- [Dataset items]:

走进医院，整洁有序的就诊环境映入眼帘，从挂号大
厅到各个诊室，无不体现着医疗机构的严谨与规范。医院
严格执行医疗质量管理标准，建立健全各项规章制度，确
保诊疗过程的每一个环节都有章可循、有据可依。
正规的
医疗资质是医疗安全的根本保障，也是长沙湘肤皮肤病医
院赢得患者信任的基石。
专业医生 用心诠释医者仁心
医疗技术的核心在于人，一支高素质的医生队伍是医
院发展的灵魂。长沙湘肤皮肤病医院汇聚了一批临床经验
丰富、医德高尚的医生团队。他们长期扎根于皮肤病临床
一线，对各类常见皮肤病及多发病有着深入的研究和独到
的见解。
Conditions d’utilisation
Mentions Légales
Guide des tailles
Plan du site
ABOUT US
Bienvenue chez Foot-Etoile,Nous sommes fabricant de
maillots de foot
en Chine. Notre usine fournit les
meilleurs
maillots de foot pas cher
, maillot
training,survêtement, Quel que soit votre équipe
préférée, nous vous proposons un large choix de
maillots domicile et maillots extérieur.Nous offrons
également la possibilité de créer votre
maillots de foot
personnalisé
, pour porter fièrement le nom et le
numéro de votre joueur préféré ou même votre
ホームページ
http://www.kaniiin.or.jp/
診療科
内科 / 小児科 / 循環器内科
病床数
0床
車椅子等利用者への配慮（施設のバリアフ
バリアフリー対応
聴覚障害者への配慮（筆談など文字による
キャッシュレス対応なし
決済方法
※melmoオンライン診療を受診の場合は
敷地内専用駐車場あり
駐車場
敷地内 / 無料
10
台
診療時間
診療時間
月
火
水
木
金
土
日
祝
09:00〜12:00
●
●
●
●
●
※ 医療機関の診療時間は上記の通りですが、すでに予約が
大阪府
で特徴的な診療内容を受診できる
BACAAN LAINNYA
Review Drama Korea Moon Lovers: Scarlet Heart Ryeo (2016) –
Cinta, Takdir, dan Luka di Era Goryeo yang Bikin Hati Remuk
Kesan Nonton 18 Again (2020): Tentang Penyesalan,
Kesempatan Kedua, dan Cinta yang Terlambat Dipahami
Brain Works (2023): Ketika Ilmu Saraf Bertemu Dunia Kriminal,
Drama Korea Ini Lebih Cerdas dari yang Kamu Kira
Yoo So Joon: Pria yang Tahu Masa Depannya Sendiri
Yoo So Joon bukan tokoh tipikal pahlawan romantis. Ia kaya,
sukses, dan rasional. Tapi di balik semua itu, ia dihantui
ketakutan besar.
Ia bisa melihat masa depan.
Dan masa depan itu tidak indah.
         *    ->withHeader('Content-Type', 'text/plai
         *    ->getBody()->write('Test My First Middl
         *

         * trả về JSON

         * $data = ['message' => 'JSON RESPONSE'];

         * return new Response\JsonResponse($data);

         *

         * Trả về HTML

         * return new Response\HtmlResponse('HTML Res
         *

---

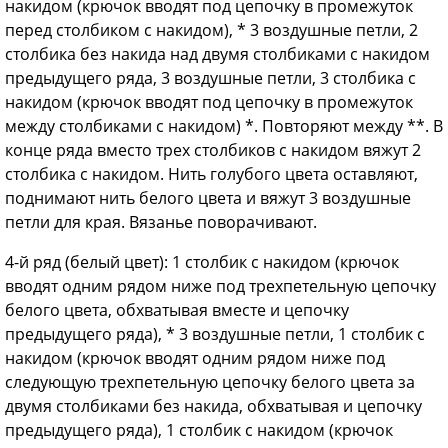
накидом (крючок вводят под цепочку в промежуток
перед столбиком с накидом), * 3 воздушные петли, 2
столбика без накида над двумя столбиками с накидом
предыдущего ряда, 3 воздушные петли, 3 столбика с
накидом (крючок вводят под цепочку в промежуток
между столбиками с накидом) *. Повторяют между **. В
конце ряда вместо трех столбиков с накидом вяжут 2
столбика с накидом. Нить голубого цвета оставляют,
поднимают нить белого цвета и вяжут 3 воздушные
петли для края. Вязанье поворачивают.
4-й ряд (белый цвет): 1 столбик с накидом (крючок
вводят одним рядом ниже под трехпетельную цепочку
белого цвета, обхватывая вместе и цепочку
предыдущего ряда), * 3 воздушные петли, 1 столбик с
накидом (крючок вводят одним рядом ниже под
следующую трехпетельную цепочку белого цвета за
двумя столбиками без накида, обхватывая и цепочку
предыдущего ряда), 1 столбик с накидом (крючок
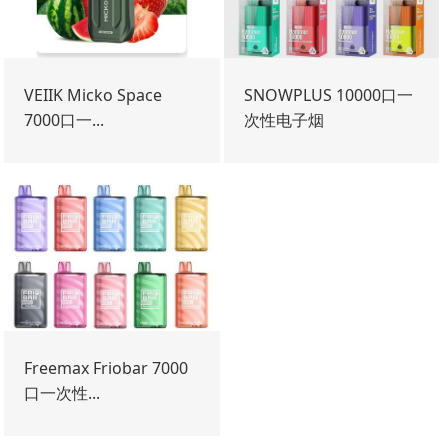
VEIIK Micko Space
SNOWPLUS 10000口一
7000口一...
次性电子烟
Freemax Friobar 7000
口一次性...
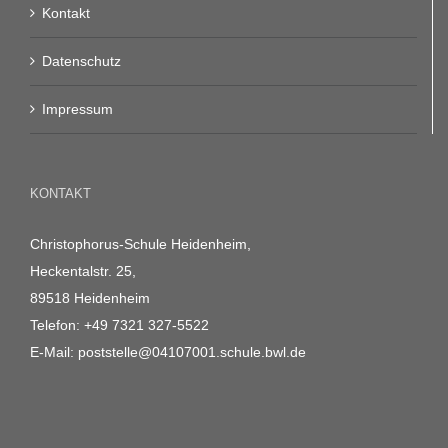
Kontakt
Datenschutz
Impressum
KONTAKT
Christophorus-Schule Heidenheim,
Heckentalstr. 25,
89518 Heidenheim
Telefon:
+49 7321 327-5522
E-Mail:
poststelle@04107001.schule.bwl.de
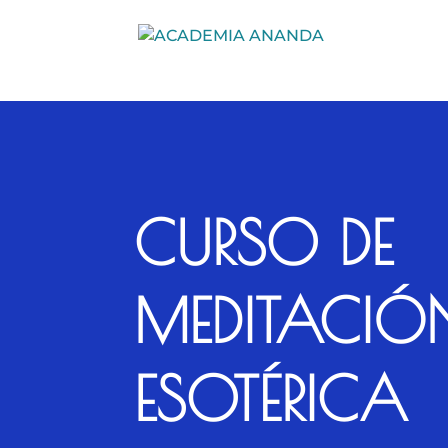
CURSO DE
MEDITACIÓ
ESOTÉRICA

- [Try it]: Count up the lines in the records where the string "предыдущего" appears. Your reply is that number alone.

- [Task result]: 3